Penetration Tester

Job Summary:

We are seeking a highly skilled Penetration Tester to join our cybersecurity team. In this role, you will be responsible for performing advanced penetration tests on networks, web applications, and systems to identify vulnerabilities and recommend security improvements. The ideal candidate will have experience with various security frameworks, offensive security techniques, and the ability to work both independently and in a team. Holding a CRT (CREST Registered Tester)certification is preferred but not mandatory.

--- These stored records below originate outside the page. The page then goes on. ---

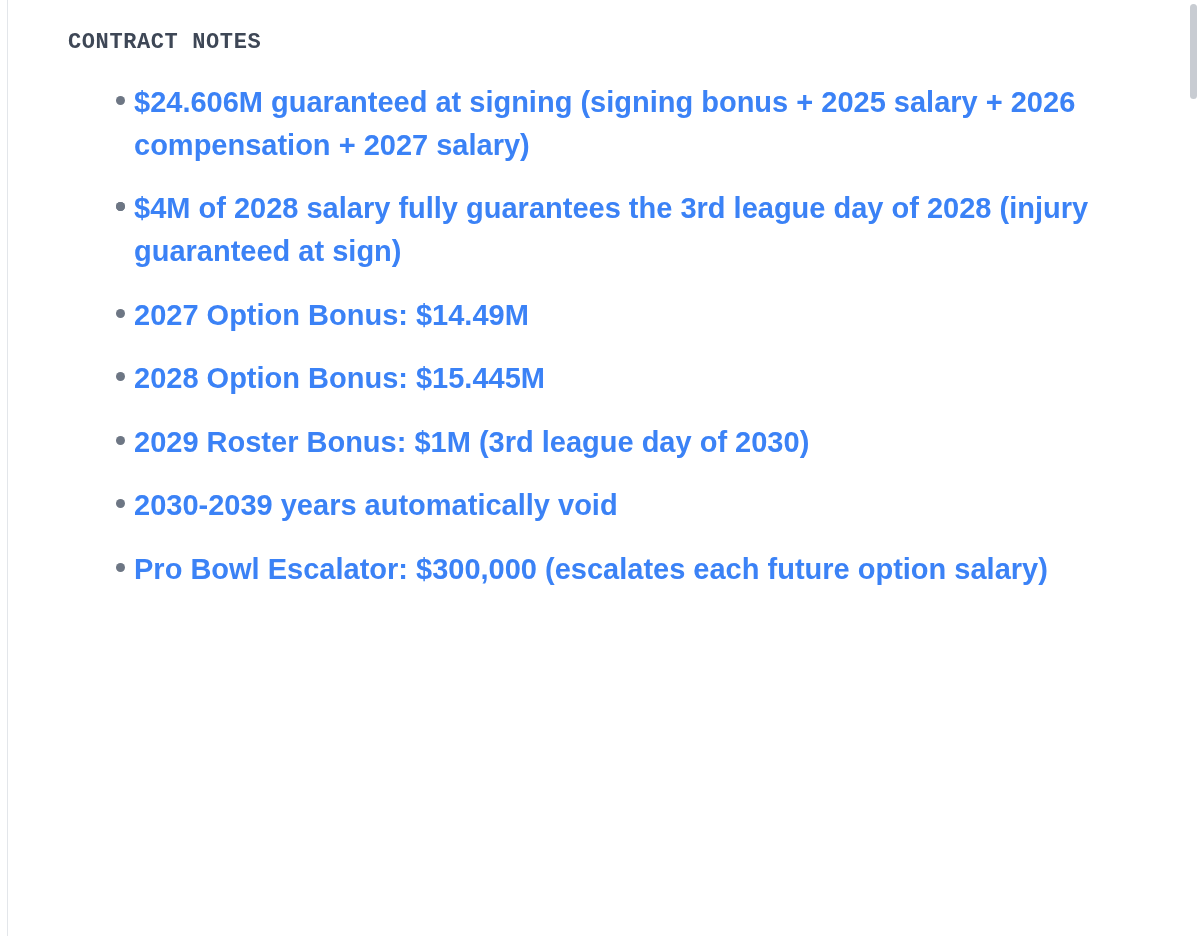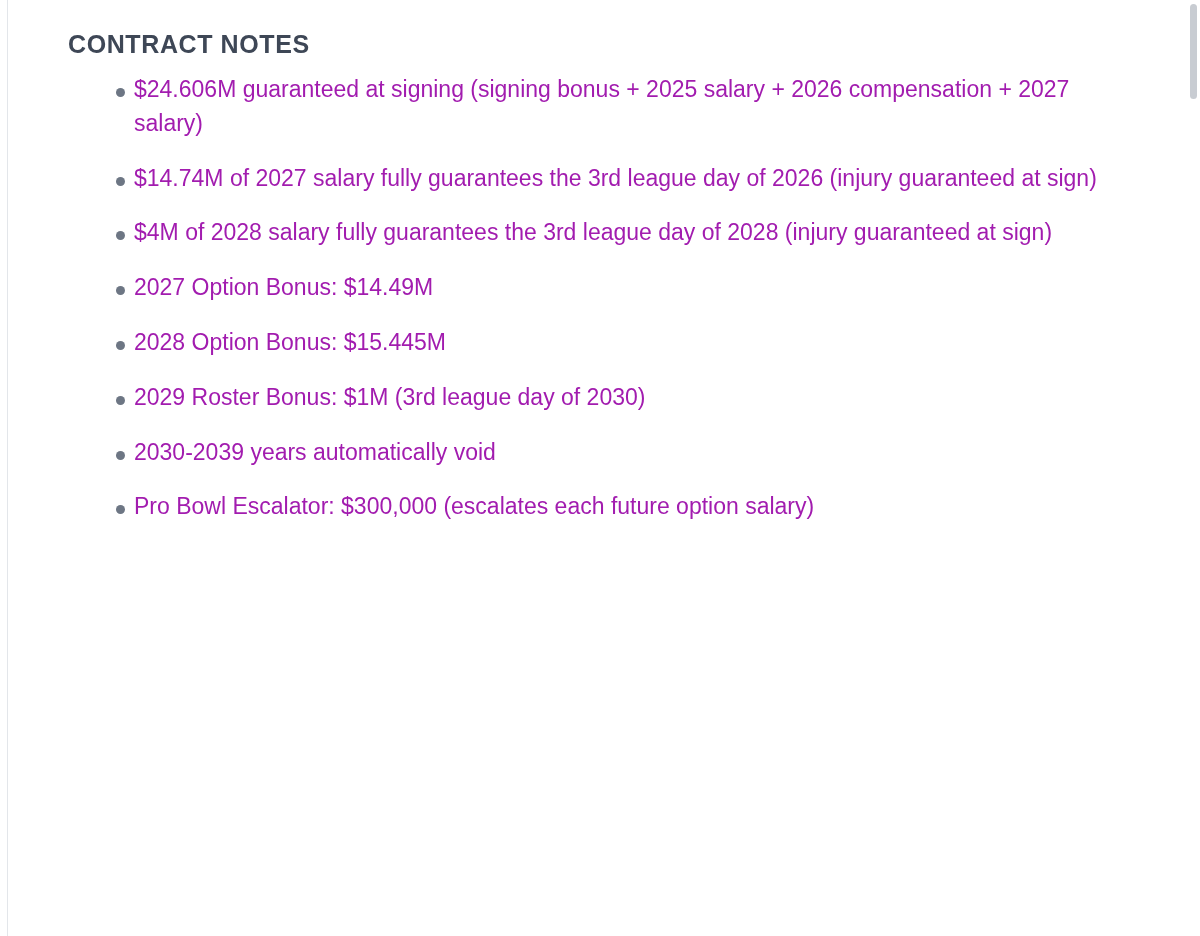--- a/index.html
+++ b/index.html
@@ -56,11 +56,12 @@
     box-sizing: border-box;
   }
   .section-title {
-    font-size: 25px;
+    font-size: 22px;
     font-weight: bold;
     letter-spacing: 0.6px;
     color: #3e4756;
-    margin: 0 0 14px 0;
+    margin: 0 0 26px 0;
+    font-family: Liberation Mono, monospace;
   }
   ul.notes {
     list-style: none;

You will collaborate with stakeholders to improve the security posture of the organization and its clients.

Key Responsibilities:

• Perform in-depth penetration tests on a wide range of environments, including networks, web applications, mobile applications, and cloud infrastructure.
• Identify and exploit vulnerabilities, and provide actionable remediation recommendations.
• Develop and execute custom test cases, scenarios, and scripts to simulate attack vectors.
• Create detailed reports that clearly communicate findings, risk levels, and suggested mitigation strategies to both technical and non-technical stakeholders.
• Stay up-to-date with the latest cybersecurity threats, vulnerabilities, and technologies.
• Collaborate with development, IT, and security teams to address identified security weaknesses and verify fixes.
• Provide technical advice on security best practices and strategies for securing information systems.
• Assist in threat modeling and security architecture reviews.
• Support red team engagements and simulated attack scenarios.
• Ensure testing methodologies are aligned with industry standards such as OWASP, NIST, CIS Controls, and MITRE ATT&CK framework.
• Participate in security incident response when required, assisting in post-incident forensic investigations.

Requirements:

• Bachelor’s degree in Cybersecurity, Computer Science, Information Technology, or a related field (or equivalent experience).
• Proven experience in penetration testing across various domains (network, web, mobile, cloud, etc.).
• Strong knowledge of penetration testing tools such as Nmap, Metasploit, Burp Suite, Wireshark, Nessus, Kali Linux, etc.
• Deep understanding of network protocols, operating systems (Windows, Linux), and application security.
• Familiarity with security frameworks like CIS, NIST, and OWASP.
• Experience in writing custom scripts to automate security testing (e.g., Python, Bash, PowerShell).
• Ability to work both independently on projects and collaboratively in a team setting.
• Strong problem-solving skills, with the ability to think critically and analytically.
• Excellent communication skills, with the ability to present complex technical issues to non-technical stakeholders.

Preferred Qualifications:

• CRT (CREST Registered Tester) certification is preferred.
• Other relevant certifications such as OSCP, OSWE, CPT, CEH, GPEN, or CISSP.
• Knowledge of cloud security testing in platforms like AWS, Azure, or Google Cloud.
• Familiarity with container security (e.g., Docker, Kubernetes) and DevSecOps practices.
• Understanding of social engineering techniques and their role in penetration testing.
• Experience with advanced techniques such as exploit development and red teaming.